* _Short task_
Please extract every line in the rows below that contains the string "qSketchRegion", copying each one in full. A line counts only if the string matches in case as well.

* _Material to process_
- - -
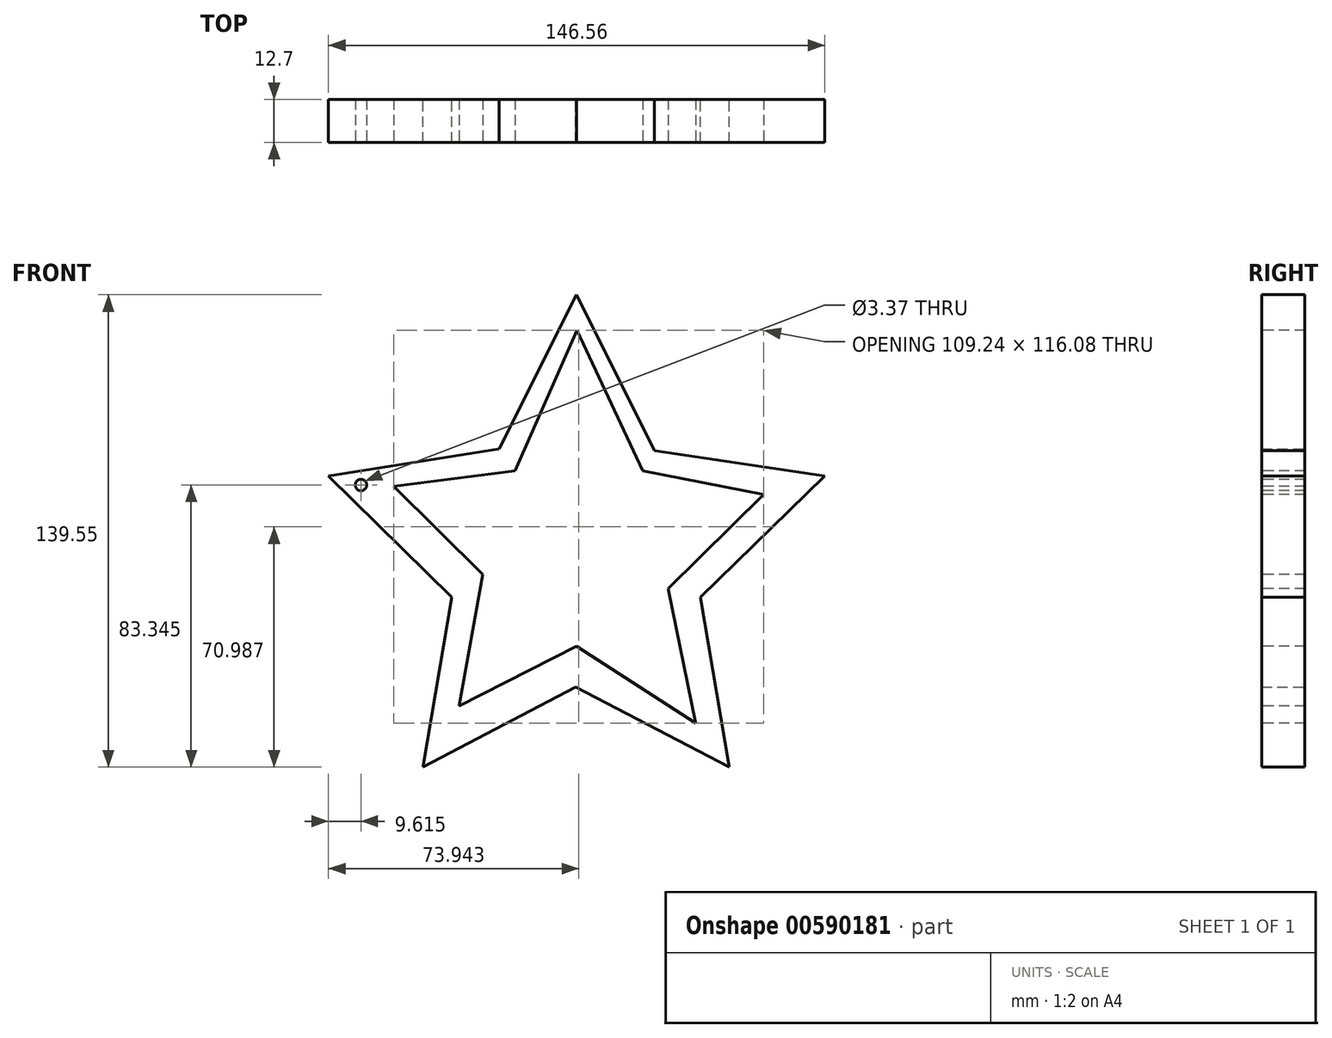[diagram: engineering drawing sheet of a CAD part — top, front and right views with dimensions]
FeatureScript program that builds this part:
annotation { "Feature Type Name" : "Feature", "Feature Type Description" : "" }
export const myFeature = defineFeature(function(context is Context, id is Id, definition is map)
    precondition{}
    {
        {
            var Q0;
            Q0=qCreatedBy(makeId("Front.planeOp"),FACE);
            var sketch = newSketch(context, id + "F0", { "sketchPlane" : qUnion([Q0])});
            skLineSegment(sketch, "E0", {"start": v(-16.38, 0) * mm, "end": v(-39.2, -45.54) * mm});
            skLineSegment(sketch, "E1", {"start": v(-39.2, -45.54) * mm, "end": v(-89.66, -53.55) * mm});
            skLineSegment(sketch, "E2", {"start": v(-89.66, -53.55) * mm, "end": v(-53.23, -89.36) * mm});
            skLineSegment(sketch, "E3", {"start": v(-53.23, -89.36) * mm, "end": v(-61.75, -139.55) * mm});
            skLineSegment(sketch, "E4", {"start": v(-61.75, -139.55) * mm, "end": v(-16.67, -115.9) * mm});
            skLineSegment(sketch, "E5", {"start": v(-16.67, -115.9) * mm, "end": v(28.66, -139.55) * mm});
            skLineSegment(sketch, "E6", {"start": v(28.66, -139.55) * mm, "end": v(20.14, -89.36) * mm});
            skLineSegment(sketch, "E7", {"start": v(20.14, -89.36) * mm, "end": v(56.9, -53.55) * mm});
            skLineSegment(sketch, "E8", {"start": v(56.9, -53.55) * mm, "end": v(6.62, -46.04) * mm});
            skLineSegment(sketch, "E9", {"start": v(6.62, -46.04) * mm, "end": v(-16.38, 0) * mm});
            skSolve(sketch);
        }
        {
            var Q0;
            Q0=qSketchRegion(id+"F0",true);
            extrude(context, id + "F1", {"entities" : qUnion([Q0]), "depth" : 12.7 * mm, "offsetDistance" : 25.4 * mm});
        }
        {
            var Q0;
            Q0=makeQuery(id+"F1.opExtrude","CAP_FACE",FACE,{"disambiguationData":[OSD([sQuery(id+"F0.wireOp",EDGE,"E0"),sQuery(id+"F0.wireOp",EDGE,"E1"),sQuery(id+"F0.wireOp",EDGE,"E2"),sQuery(id+"F0.wireOp",EDGE,"E3"),sQuery(id+"F0.wireOp",EDGE,"E4"),sQuery(id+"F0.wireOp",EDGE,"E5"),sQuery(id+"F0.wireOp",EDGE,"E6"),sQuery(id+"F0.wireOp",EDGE,"E7"),sQuery(id+"F0.wireOp",EDGE,"E8"),sQuery(id+"F0.wireOp",EDGE,"E9")])],"isStart":false});
            var sketch = newSketch(context, id + "F2", { "sketchPlane" : qUnion([Q0])});
            skLineSegment(sketch, "E10", {"start": v(-16.27, -10.52) * mm, "end": v(-34.59, -52.01) * mm});
            skLineSegment(sketch, "E11", {"start": v(-34.59, -52.01) * mm, "end": v(-70.34, -56.65) * mm});
            skLineSegment(sketch, "E12", {"start": v(-70.34, -56.65) * mm, "end": v(-44.07, -82.69) * mm});
            skLineSegment(sketch, "E13", {"start": v(-44.07, -82.69) * mm, "end": v(-51.14, -121.53) * mm});
            skLineSegment(sketch, "E14", {"start": v(-51.14, -121.53) * mm, "end": v(-16.38, -103.87) * mm});
            skLineSegment(sketch, "E15", {"start": v(-16.38, -103.87) * mm, "end": v(18.82, -126.6) * mm});
            skLineSegment(sketch, "E16", {"start": v(18.82, -126.6) * mm, "end": v(10.65, -86.88) * mm});
            skLineSegment(sketch, "E17", {"start": v(10.65, -86.88) * mm, "end": v(38.9, -59.07) * mm});
            skLineSegment(sketch, "E18", {"start": v(38.9, -59.07) * mm, "end": v(3.15, -52.01) * mm});
            skLineSegment(sketch, "E19", {"start": v(3.15, -52.01) * mm, "end": v(-16.27, -10.52) * mm});
            skSolve(sketch);
        }
        {
            var Q0;
            Q0=qSketchRegion(id+"F2",true);
            extrude(context, id + "F3", {"entities" : qUnion([Q0]), "operationType" : NewBodyOperationType.REMOVE, "oppositeDirection" : true, "depth" : 25.4 * mm, "offsetDistance" : 25.4 * mm});
        }
        {
            var Q0;
            Q0=makeQuery(id+"F1.opExtrude","CAP_FACE",FACE,{"disambiguationData":[OSD([sQuery(id+"F0.wireOp",EDGE,"E0"),sQuery(id+"F0.wireOp",EDGE,"E1"),sQuery(id+"F0.wireOp",EDGE,"E2"),sQuery(id+"F0.wireOp",EDGE,"E3"),sQuery(id+"F0.wireOp",EDGE,"E4"),sQuery(id+"F0.wireOp",EDGE,"E5"),sQuery(id+"F0.wireOp",EDGE,"E6"),sQuery(id+"F0.wireOp",EDGE,"E7"),sQuery(id+"F0.wireOp",EDGE,"E8"),sQuery(id+"F0.wireOp",EDGE,"E9")])],"isStart":false});
            var sketch = newSketch(context, id + "F4", { "sketchPlane" : qUnion([Q0])});
            skCircle(sketch, "E20", {"center": v(-80.05, -56.2) * mm, "radius": 1.69 * mm});
            skSolve(sketch);
        }
        {
            var Q0;
            Q0=qSketchRegion(id+"F4",true);
            extrude(context, id + "F5", {"entities" : qUnion([Q0]), "operationType" : NewBodyOperationType.REMOVE, "oppositeDirection" : true, "depth" : 25.4 * mm, "offsetDistance" : 25.4 * mm});
        }
    });
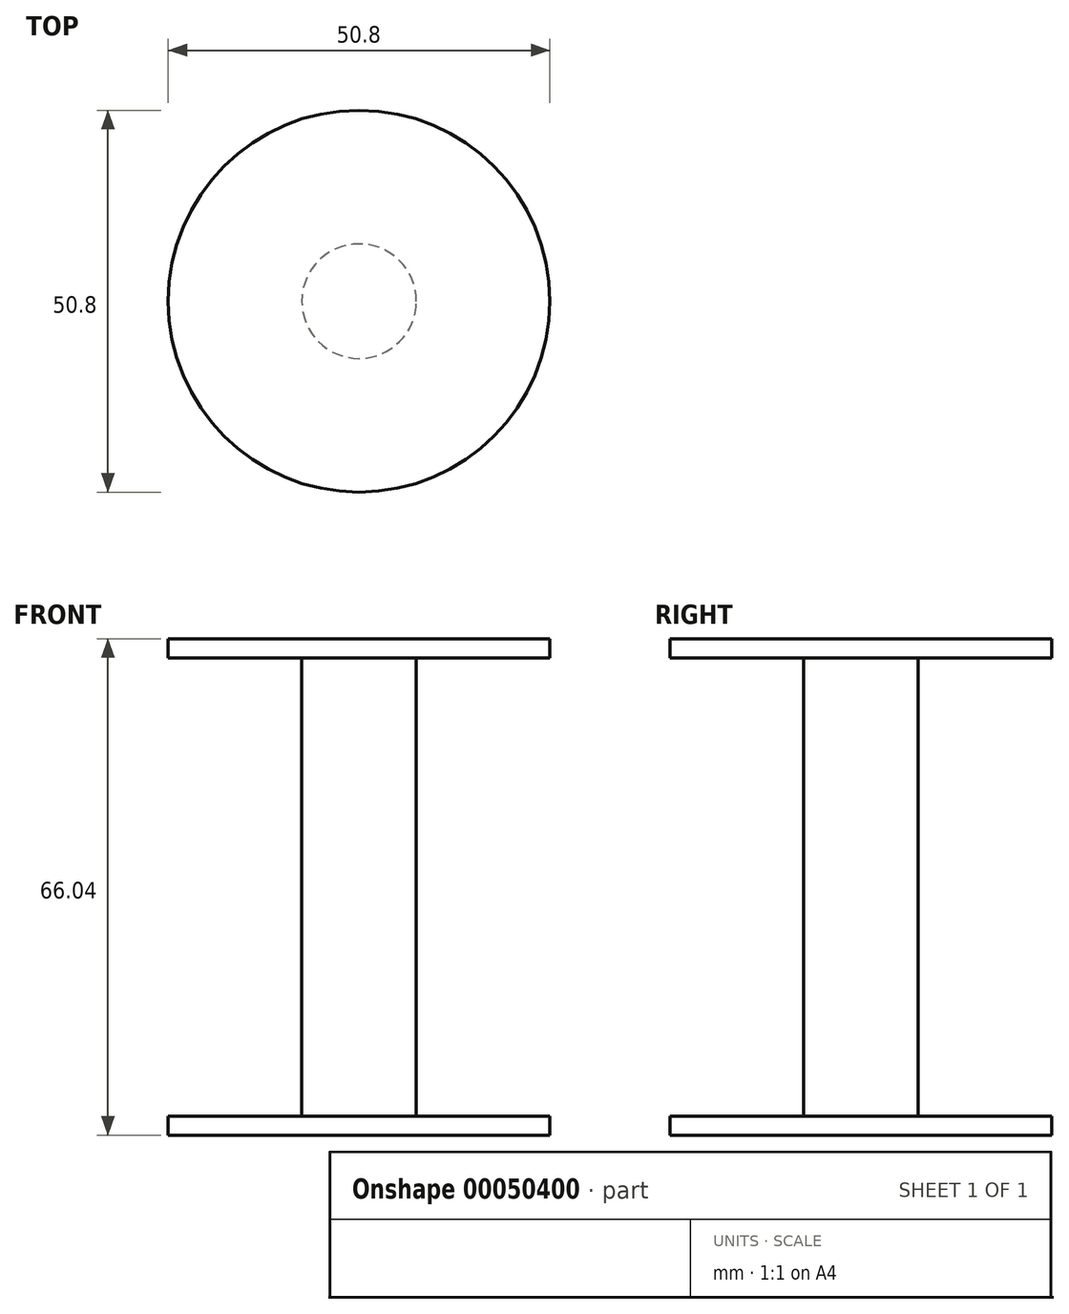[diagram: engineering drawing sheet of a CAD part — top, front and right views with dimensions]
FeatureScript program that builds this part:
annotation { "Feature Type Name" : "Feature", "Feature Type Description" : "" }
export const myFeature = defineFeature(function(context is Context, id is Id, definition is map)
    precondition{}
    {
        {
            var Q0;
            Q0=qCreatedBy(makeId("Top.planeOp"),FACE);
            var sketch = newSketch(context, id + "F0", { "sketchPlane" : qUnion([Q0])});
            skCircle(sketch, "E0", {"center": v(0, 0) * mm, "radius": 25.4 * mm});
            skCircle(sketch, "E1", {"center": v(0, 0) * mm, "radius": 7.62 * mm});
            skSolve(sketch);
        }
        {
            var Q0;
            Q0=makeQuery(id+"F0.imprint","IMPRINT",FACE,{"disambiguationData":[TD([[makeQuery(id+"F0.imprint","IMPRINT",EDGE,{"derivedFrom":sQuery(id+"F0.wireOp",EDGE,"E0")}),1.0]])]});
            extrude(context, id + "F1", {"entities" : qUnion([Q0]), "depth" : 2.54 * mm});
        }
        {
            var Q0;
            Q0=makeQuery(id+"F0.imprint","IMPRINT",FACE,{"disambiguationData":[TD([[makeQuery(id+"F0.imprint","IMPRINT",EDGE,{"derivedFrom":sQuery(id+"F0.wireOp",EDGE,"E1")}),1.0]])]});
            extrude(context, id + "F2", {"entities" : qUnion([Q0]), "operationType" : NewBodyOperationType.ADD, "depth" : 63.5 * mm});
        }
        {
            var Q0;
            Q0=makeQuery(id+"F2.opExtrude","CAP_FACE",FACE,{"disambiguationData":[OSD([sQuery(id+"F0.wireOp",EDGE,"E1")])],"isStart":false});
            var sketch = newSketch(context, id + "F3", { "sketchPlane" : qUnion([Q0])});
            skCircle(sketch, "E2", {"center": v(0, 0) * mm, "radius": 25.4 * mm});
            skSolve(sketch);
        }
        {
            var Q0;
            Q0=makeQuery(id+"F3.imprint","IMPRINT",FACE,{"disambiguationData":[TD([[makeQuery(id+"F3.imprint","IMPRINT",EDGE,{"derivedFrom":sQuery(id+"F3.wireOp",EDGE,"E2")}),1.0]])]});
            var Q1;
            Q1=makeQuery(id+"F3.imprint","IMPRINT",FACE,{"disambiguationData":[TD([[makeQuery(id+"F3.imprint","IMPRINT",EDGE,{"derivedFrom":makeQuery(id+"F2.opExtrude","CAP_EDGE",EDGE,{"disambiguationData":[OSD([sQuery(id+"F0.wireOp",EDGE,"E1")])],"isStart":false})}),1.0]])]});
            extrude(context, id + "F4", {"entities" : qUnion([Q0, Q1]), "operationType" : NewBodyOperationType.ADD, "depth" : 2.54 * mm});
        }
    });
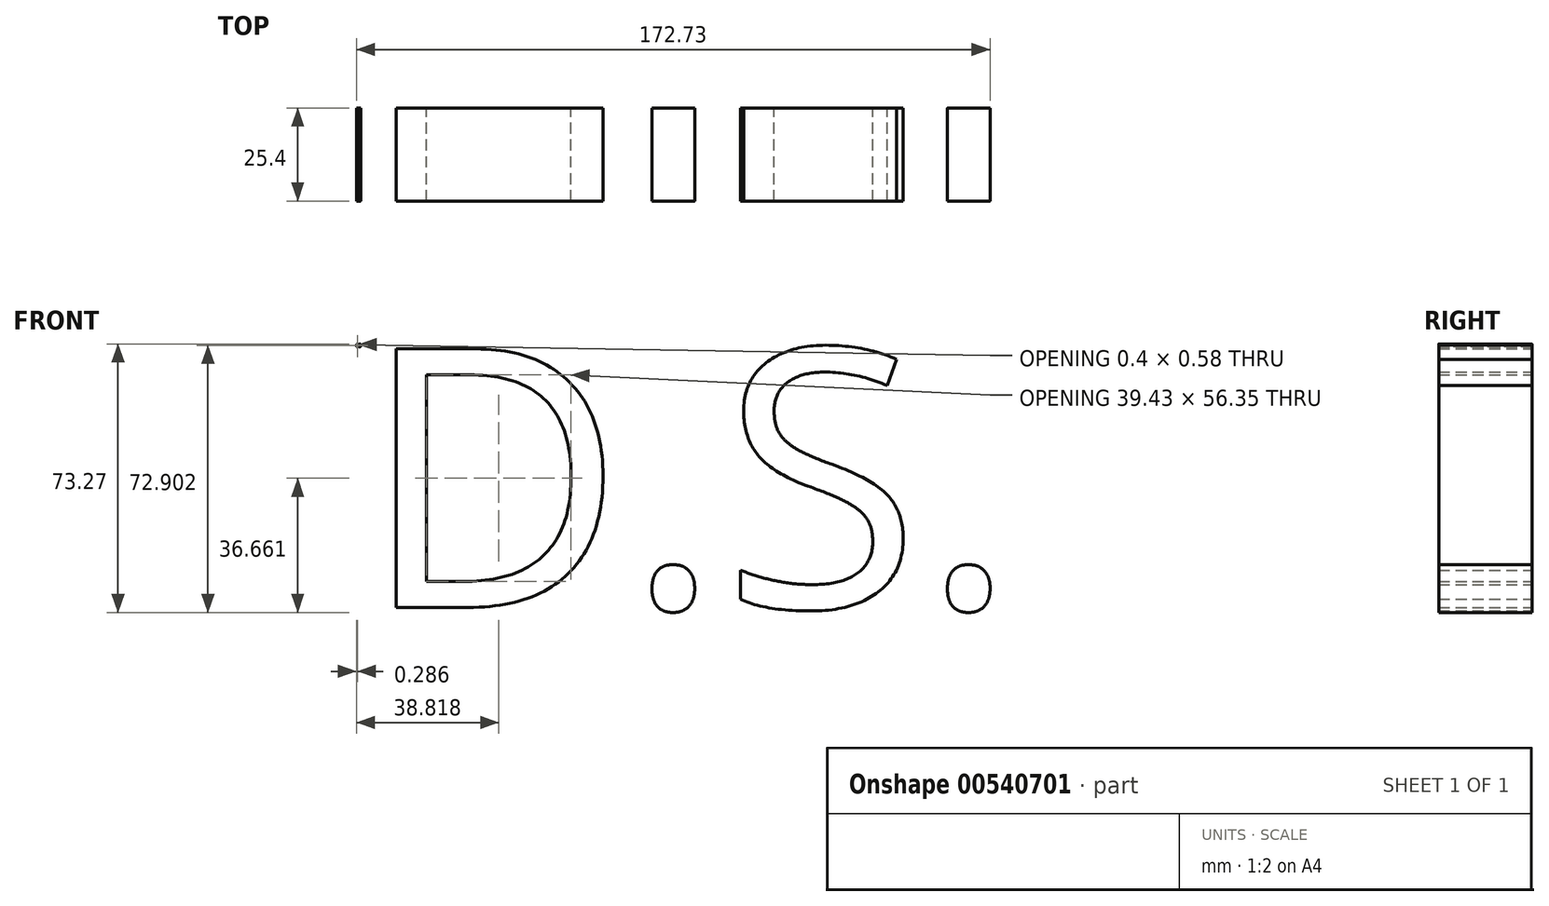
- - -
* _Response to the task_
            Q0=qSketchRegion(id+"F0",true);
            Q0=qSketchRegion(id+"F2",true);
            Q0=qSketchRegion(id+"F4",true);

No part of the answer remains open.